Sous des dehors techniques, cette ordonnance soulève quelques questions politiques. La collectivité de Saint-Martin se caractérise par l'importance de l'habitat diffus et informel, et les infractions aux règles de l'urbanisme et de la construction y sont nombreuses, en dépit des efforts de l'État et des autorités locales pour y remédier.

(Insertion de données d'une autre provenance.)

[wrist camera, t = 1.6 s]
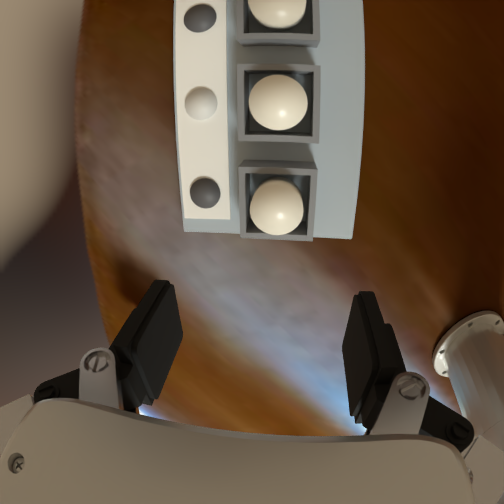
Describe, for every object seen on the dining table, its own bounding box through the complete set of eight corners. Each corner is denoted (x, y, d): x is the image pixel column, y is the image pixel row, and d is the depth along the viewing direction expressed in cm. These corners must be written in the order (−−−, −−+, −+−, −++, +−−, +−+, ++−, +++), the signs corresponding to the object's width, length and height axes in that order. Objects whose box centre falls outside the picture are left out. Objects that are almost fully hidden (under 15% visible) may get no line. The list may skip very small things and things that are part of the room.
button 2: (303, 177, 23) (304, 186, 21) (300, 223, 25) (301, 236, 23) (253, 175, 24) (249, 184, 22) (253, 221, 26) (250, 233, 24)
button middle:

Ce projet de loi vise à ratifier une ordonnance en lui donnant valeur législative afin que les règles de l'urbanisme s'y appliquent comme en métropole. Il s'agit de transposer les dispositions pénales prévues dans le code de l'urbanisme. Toutefois, j'ai saisi cette occasion pour faire le point sur la situation à la suite de l'ouragan Irma qui a touché Saint-Martin et Saint-Barthélemy en 2017. Vous vous en souvenez, les dégâts ont été considérables. Onze personnes sont décédées ; environ 11 000 personnes ont quitté les îles de Saint-Martin et de Saint-Barthélemy pour trouver refuge en Guadeloupe, en Martinique ou en métropole.

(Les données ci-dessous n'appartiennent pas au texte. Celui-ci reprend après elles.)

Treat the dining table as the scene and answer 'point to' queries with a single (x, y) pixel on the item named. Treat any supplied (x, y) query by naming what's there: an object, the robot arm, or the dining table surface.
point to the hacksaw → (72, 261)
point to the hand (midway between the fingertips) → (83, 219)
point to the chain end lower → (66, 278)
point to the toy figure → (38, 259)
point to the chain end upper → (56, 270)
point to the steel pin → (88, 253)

Notre collègue Guillaume Arnell ainsi que les représentants du ministère des outre-mer, que j'ai rencontrés, ont souligné que le non-respect de la réglementation avait accru la vulnérabilité de certaines constructions : l'habitat précaire est très fragile ; des bâtiments ont été construits sans permis, parfois dans des zones côtières où le risque de submersion est élevé. D'ailleurs, 20 % des bâtiments ont été totalement détruits ou sévèrement endommagés à Saint-Martin à la suite de ce cyclone. Ce fut moins le cas à Saint-Barthélemy où les règles d'urbanisme sont davantage respectées. Les compagnies d'assurance ont enregistré 17 110 sinistres à Saint-Martin et 16 740 dossiers ont été traités.

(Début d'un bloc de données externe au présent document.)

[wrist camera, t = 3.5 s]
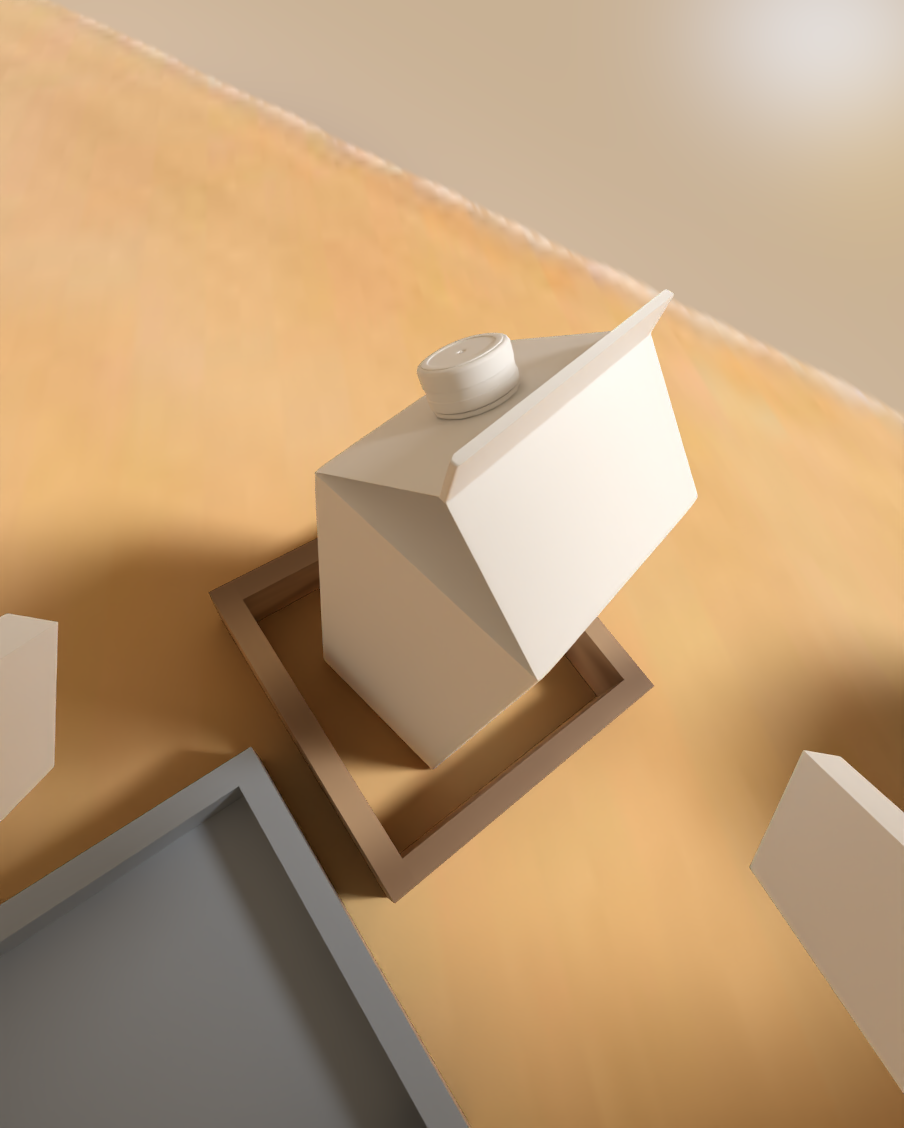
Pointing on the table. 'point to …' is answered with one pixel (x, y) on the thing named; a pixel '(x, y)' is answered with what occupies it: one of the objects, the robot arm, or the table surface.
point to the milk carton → (494, 522)
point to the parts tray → (203, 982)
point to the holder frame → (394, 872)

Toutefois, on a recommencé à reconstruire de manière informelle, sans respecter les règles en vigueur. C'est une situation que l'on ne peut accepter, alors que le phénomène cyclonique est malheureusement appelé à se répéter.
C'est pourquoi je formulerai trois recommandations.
Première recommandation : adopter d'ici à la fin de l'année un plan de prévention des risques naturels (PPRN) définitif et soutenir les efforts des services de l'État pour le faire appliquer avec rigueur sur le terrain. Il s'agit là d'une responsabilité politique. J'indique que Mme la préfète a pris la décision - heureuse et particulièrement responsable - d'appliquer ce PPRN par anticipation, en dépit des réserves de la collectivité territoriale.
Deuxième recommandation : mener à son terme l'élaboration d'un plan local d'urbanisme (PLU) mis en cohérence avec les prescriptions du PPRN et dont le respect doit être contrôlé conjointement par les agents de l'État et les agents de la collectivité qui travailleront de manière coordonnée. Le plan d'occupation des sols (POS), qui date de 2003, n'est absolument pas en phase avec le projet de PPRN.
Troisième et dernière recommandation : oeuvrer à une résolution du différend territorial entre Saint-Martin et Sint Maarten afin d'ouvrir la voie à un approfondissement de la coopération entre les deux parties de l'île. En effet, depuis le partage de l'île, la France et les Pays-Bas n'ont pas réussi à trouver un accord sur le tracé de la frontière au niveau de l'étang d'Oyster Pond, à l'est de l'île, qui abrite une importante marina. La partie néerlandaise considère que la mer appartient à Sint Maarten et la terre à Saint-Martin, la frontière passant au niveau du littoral, tandis que la France estime que la frontière passe au milieu de l'étang, conformément aux règles du droit maritime international. Dans ce contexte, la gendarmerie ne peut pas agir en toute sécurité juridique.